▶ _Directions_:
Without the images, print every line of the material below exactly as given.
·····
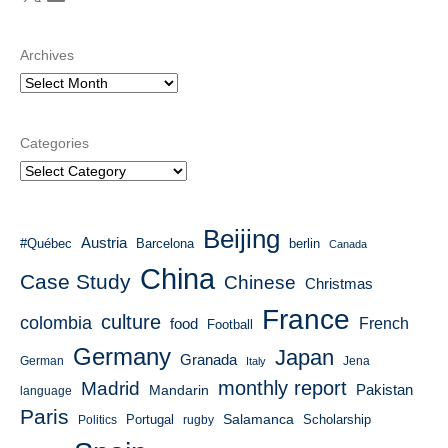
Archives
Categories
Beijing
Austria
#Québec
Barcelona
berlin
Canada
China
Case Study
Chinese
Christmas
France
culture
colombia
French
food
Football
Germany
Japan
Granada
German
Italy
Jena
monthly report
Madrid
Mandarin
Pakistan
language
Paris
Salamanca
Portugal
Scholarship
Politics
rugby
·····
▶ _Written answer_:
Archives
Categories
Beijing
Austria
#Québec
Barcelona
berlin
Canada
China
Case Study
Chinese
Christmas
France
culture
colombia
French
food
Football
Germany
Japan
Granada
German
Italy
Jena
monthly report
Madrid
Mandarin
Pakistan
language
Paris
Salamanca
Portugal
Scholarship
Politics
rugby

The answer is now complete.